Benefits of investing in AT1 CoCo Bonds
Superior Yields and Total Returns: Due to their subordination and risk of mandatory conversion or write-off, CoCos have delivered superior yields and total returns than any other fixed-income sub-segments
Coupon reset feature reducing the duration risk: Though AT1 CoCos are perpetual, the coupons will be reset at the first call date if it is not called back, thus the duration risk is reduced significantly
Improvement in banks fundamentals and ratings: Given the banks have significantly improved its asset quality and capitalization level since great financial crisis, we see that the banks have built more capital buffer for increasing headroom for AT1 coupon payment and decreasing loss absorption risk
An increasingly mature but still attractive asset class with limited supply: The CoCo universe is expected to continue expanding but will not grow indefinitely, we see limited supply from the asset class as the most of the banks have fulfilled their need to build-up AT1 capital buffers.

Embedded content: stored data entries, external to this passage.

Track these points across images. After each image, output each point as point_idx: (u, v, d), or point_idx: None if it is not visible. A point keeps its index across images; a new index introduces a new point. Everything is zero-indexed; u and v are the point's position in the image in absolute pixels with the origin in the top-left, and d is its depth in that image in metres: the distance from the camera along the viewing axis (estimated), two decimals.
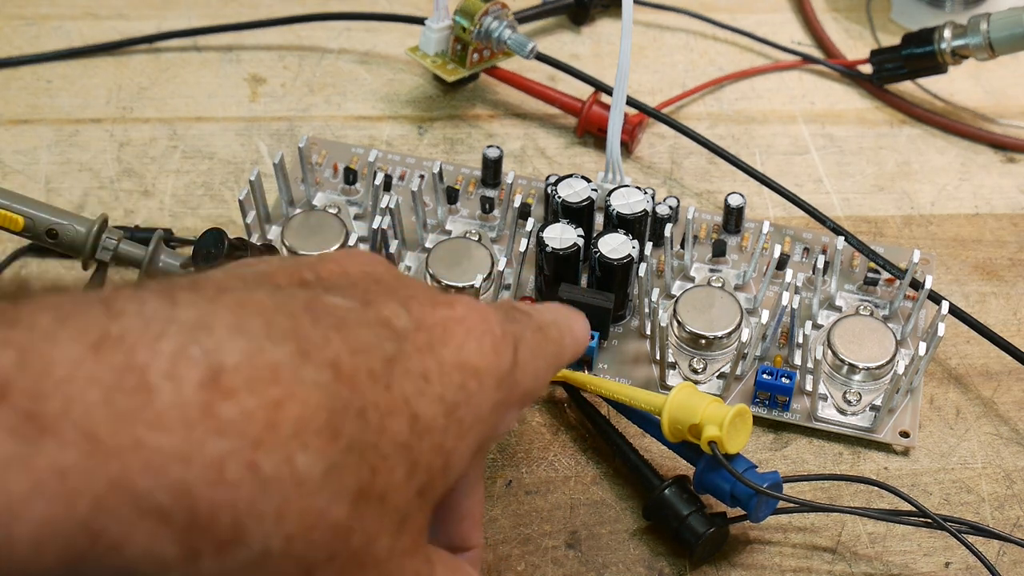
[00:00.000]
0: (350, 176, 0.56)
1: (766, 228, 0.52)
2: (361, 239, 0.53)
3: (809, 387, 0.48)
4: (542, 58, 0.60)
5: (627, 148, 0.59)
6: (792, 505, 0.43)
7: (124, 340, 0.25)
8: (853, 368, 0.49)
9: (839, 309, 0.52)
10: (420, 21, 0.61)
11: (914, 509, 0.43)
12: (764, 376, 0.48)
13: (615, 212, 0.51)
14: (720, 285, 0.52)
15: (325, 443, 0.27)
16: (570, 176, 0.52)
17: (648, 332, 0.51)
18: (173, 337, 0.26)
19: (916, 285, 0.51)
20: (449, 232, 0.54)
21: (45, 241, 0.49)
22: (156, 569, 0.25)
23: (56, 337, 0.25)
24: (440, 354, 0.31)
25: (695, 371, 0.49)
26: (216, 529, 0.25)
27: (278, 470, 0.26)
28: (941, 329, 0.47)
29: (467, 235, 0.54)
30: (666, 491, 0.44)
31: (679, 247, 0.53)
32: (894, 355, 0.49)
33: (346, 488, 0.27)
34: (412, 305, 0.31)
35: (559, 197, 0.51)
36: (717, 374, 0.49)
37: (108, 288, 0.27)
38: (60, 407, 0.24)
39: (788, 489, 0.45)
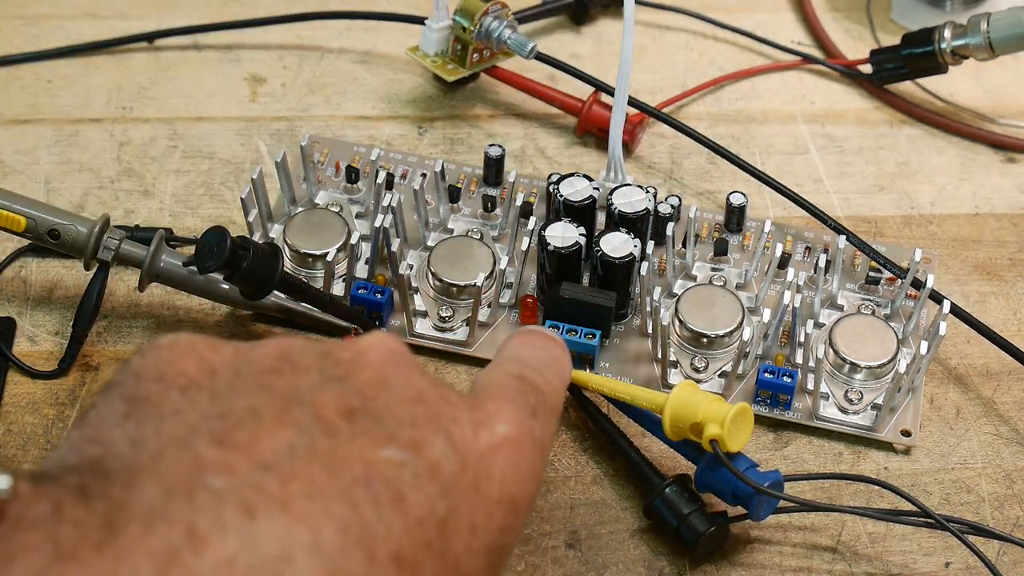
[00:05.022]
0: (352, 174, 0.56)
1: (768, 227, 0.52)
2: (363, 237, 0.53)
3: (811, 386, 0.48)
4: (542, 58, 0.60)
5: (627, 148, 0.59)
6: (792, 504, 0.43)
7: None
8: (855, 367, 0.49)
9: (841, 308, 0.52)
10: (420, 21, 0.61)
11: (915, 509, 0.43)
12: (766, 375, 0.48)
13: (617, 211, 0.51)
14: (722, 284, 0.52)
15: None
16: (572, 175, 0.52)
17: (650, 331, 0.51)
18: None
19: (917, 284, 0.51)
20: (451, 230, 0.54)
21: (47, 242, 0.48)
22: None
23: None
24: (486, 493, 0.32)
25: (696, 370, 0.49)
26: None
27: None
28: (943, 328, 0.47)
29: (469, 233, 0.54)
30: (667, 490, 0.44)
31: (681, 246, 0.53)
32: (895, 354, 0.49)
33: None
34: (455, 435, 0.32)
35: (561, 196, 0.51)
36: (719, 373, 0.49)
37: (190, 485, 0.27)
38: None
39: (788, 488, 0.45)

In today’s yield centric environment, AT1 CoCos offer a considerable yield pickup and allows for attractive risk reward trade offs in moving down the debt structure in banks. The relatively higher volatility of these bonds also allows for investors with high risk appetite to seek opportunistic timings to enter into these instruments. As the enigmatic nature of AT1s slowly clears away, we do see great value in this asset class. Much of the risk associated with this sub-class of bonds are well managed by stronger capitalization by the banks. As banks work in greater tandem with regulatory authorities, we see their continued ability to meet the requirements set forth.